Many would say that the Vancouver Sun is a paper in decline and going towards a state of irrelevance. I would strongly disagree. Just the publishing of Abraham Rogatnick’s views against the moving of the Vancouver Art Gallery a couple of weeks ago on their editorial page generated many intelligent comments on subsequent days in the pages of the newspaper. I would suspect that the publishing of Rogatnick’s manifesto led Darlene Marzari to write her essay on the matter.
The Vancouver Sun still has influence but like papers in other cities and countries it has suffered the dilution of influence as people read stuff on the web.
Fifteen years ago Vancouver Magazine editor, Malcolm Parry would run a story, every couple of years, on the state of radio, TV and the city’s newspapers. These articles were articles that people read and talked about. These articles generated op-ed articles in the media. People were talking. Discussing which restaurant serves the best sushi will not create city buzz.
The same could be said about the Georgia Straight under the tutelage of Charles Campbell. The paper was more than film reviews and alternative scene rock concerts. Writers such as Ian Gill would reveal damning facts about the logging industry. Sean Rossiter wrote many informative articles on the state of our city's architecture. There were lots of investigative essays on urban and provincial affairs. At the time the paper hired and promoted freelance writers. That task is now an insurmountable one on the shoulders of its editor and other editors who must not only edit the paper but edit their own features.

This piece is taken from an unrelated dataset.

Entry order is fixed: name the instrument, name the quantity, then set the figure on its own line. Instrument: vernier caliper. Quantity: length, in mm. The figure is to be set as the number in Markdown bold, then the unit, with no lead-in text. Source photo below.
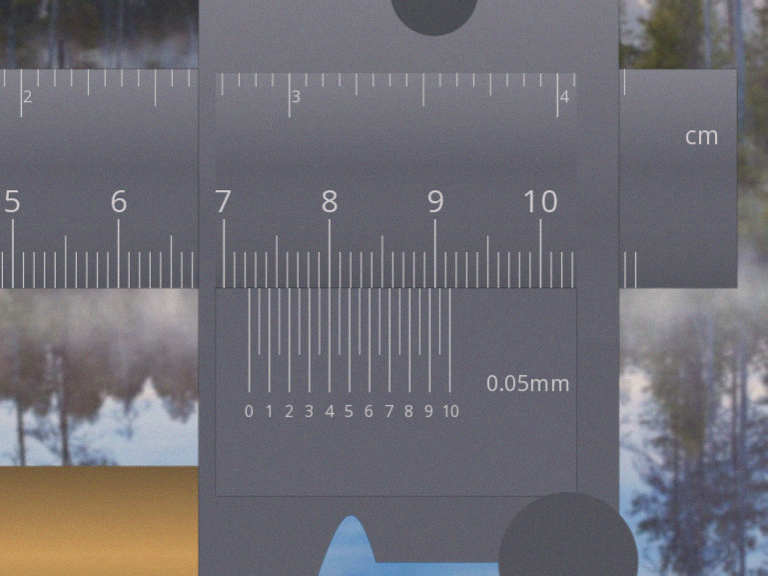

My friend Mark Budgen says (as we discussed the thinning of influence of conventional media) that the only publication that covers the small affairs of our city that influence us in our daily lives is the Vancouver Courier. I am aware that this publication not only publishes a West Side edition but also another for the less monetarily advantaged section of our city. The paper tries to cover our city’s demographic. But increasingly I find that the paper is drifting towards bad-taste-irrelevance (Kudos & Kvetches) and busy-bee Allen Garr finds himself with too much honey in his pot. Budgen and I both agree that the Courier’s influence is waning.
Neither of us watch TV but we suspect that there is not one news person with the clout of yesteryear’s Jack Webster. Does Rafe Mair influence people to talk in our city streets? I doubt it.
Many would point out that our conventional media is being replaced by blogs and web-based social networks. Of this I have my doubts. Francis Bula has a very good blog here. She raises issues that are often ignored by her former paper, the Vancouver Sun. Yet…
I would venture to assert a suspicion that the people who read Francis Bula are the same people who read the Globe & Mail which certainly has been tackling the issue re the moving of the Vancouver Art Gallery with lots of gusto. These people are mostly secure in their jobs (they have jobs) and after reading the intelligent commentary they withdraw into their private lives.
There are blogs that spread stuff like wildfire in other cities. But Vancouver seems to be immune from a passion for city politics. Things happen here like air rushing into a vacuum. Nature hates a vacuum some say. It is about time we decided to fill our city with a city pride that is beyond the wearing of red jackets made in China for a store chain owned by Americans.
Or as Mark Budgen wrote:
There's no media paying attention to civic issues, no columnist, no leadership on issues outside politicians. At least, none that can make themselves heard.